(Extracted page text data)

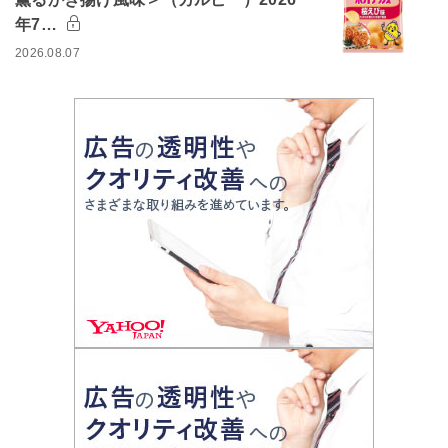
年7…
2026.08.07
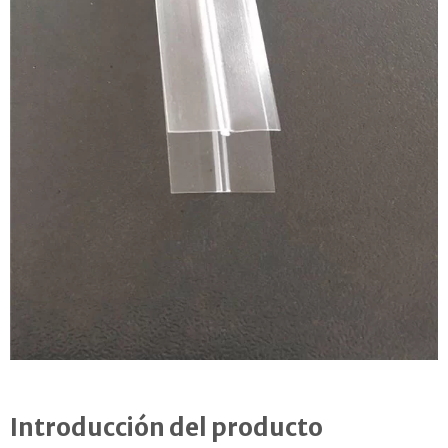
Introducción del producto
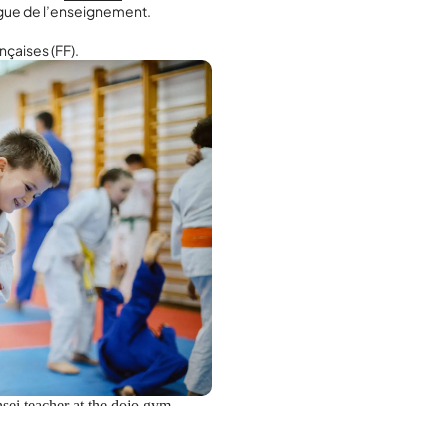
Ligue de l’enseignement.
nçaises (FF).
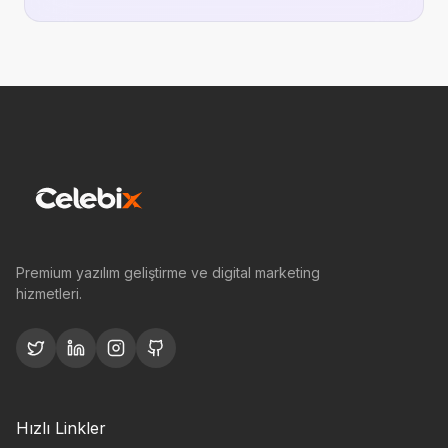
Premium yazılım geliştirme ve digital marketing
hizmetleri.
Hızlı Linkler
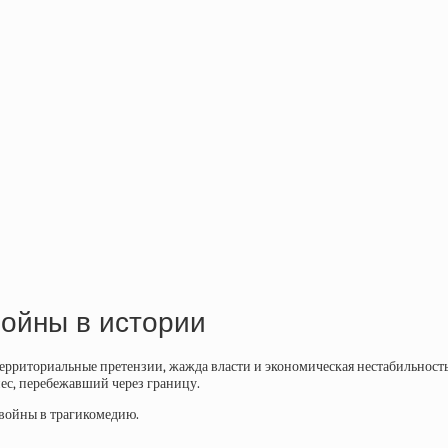
войны в истории
ерриториальные претензии, жажда власти и экономическая нестабильность
пес, перебежавший через границу.
 войны в трагикомедию.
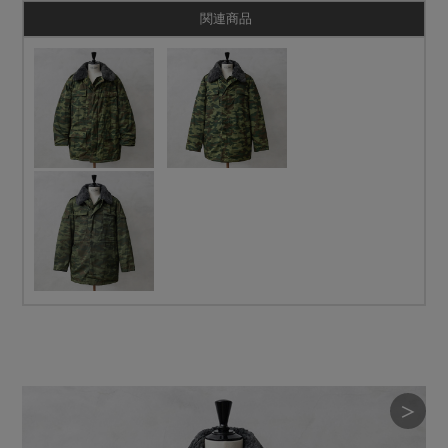
関連商品
＞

Problem: The records must come back exactly, with their pictures removed.

Task response:
年7…
2026.08.07
Introducción del producto
Ligue de l’enseignement.
nçaises (FF).
Premium yazılım geliştirme ve digital marketing
hizmetleri.
Hızlı Linkler
войны в истории
ерриториальные претензии, жажда власти и экономическая нестабильность
пес, перебежавший через границу.
 войны в трагикомедию.
関連商品
＞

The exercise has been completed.